(Everything below is assuming $V=L$.)
Fix an uncountable regular cardinal $\kappa$, and let $$E_\kappa=\{\mu<\kappa: \mbox{there is an elementary substructure of $L_\kappa$ isomorphic to $L_\mu$}\},$$ and let $$E_\kappa^+=\{\mu<\kappa: \mbox{$\exists M\prec (L_{\kappa^+}, L_\kappa)$ with $M\cong (L_\alpha, L_\mu)$ for some $\alpha<\kappa$}\}.$$ (In each definition $\mu$ ranges over ordinals.) Here "$(L_\alpha, L_\beta)$" denotes the structure $(L_\alpha; \in)$ augmented by a predicate for $L_\beta$.
My question is:
Is $E_\kappa^+$ always a proper subset of $E_\kappa$?
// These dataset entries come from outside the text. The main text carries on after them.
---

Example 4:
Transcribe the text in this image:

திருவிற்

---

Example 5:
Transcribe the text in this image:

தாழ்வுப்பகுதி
Note: This is a corrected version of Fine structure question: when do levels of $L$ look "a lot" like each other?, in which $E_\kappa^+$ was defined incorrectly (it was late and I was tired). I suspect the answer is the same - that $E_\kappa^+$ is much, much smaller than $E_\kappa$ - but the situation is significantly different: for one thing, Joel's answer to the lined question shows that $E_\kappa^+$ as defined there is in fact empty, which it is definitely not here.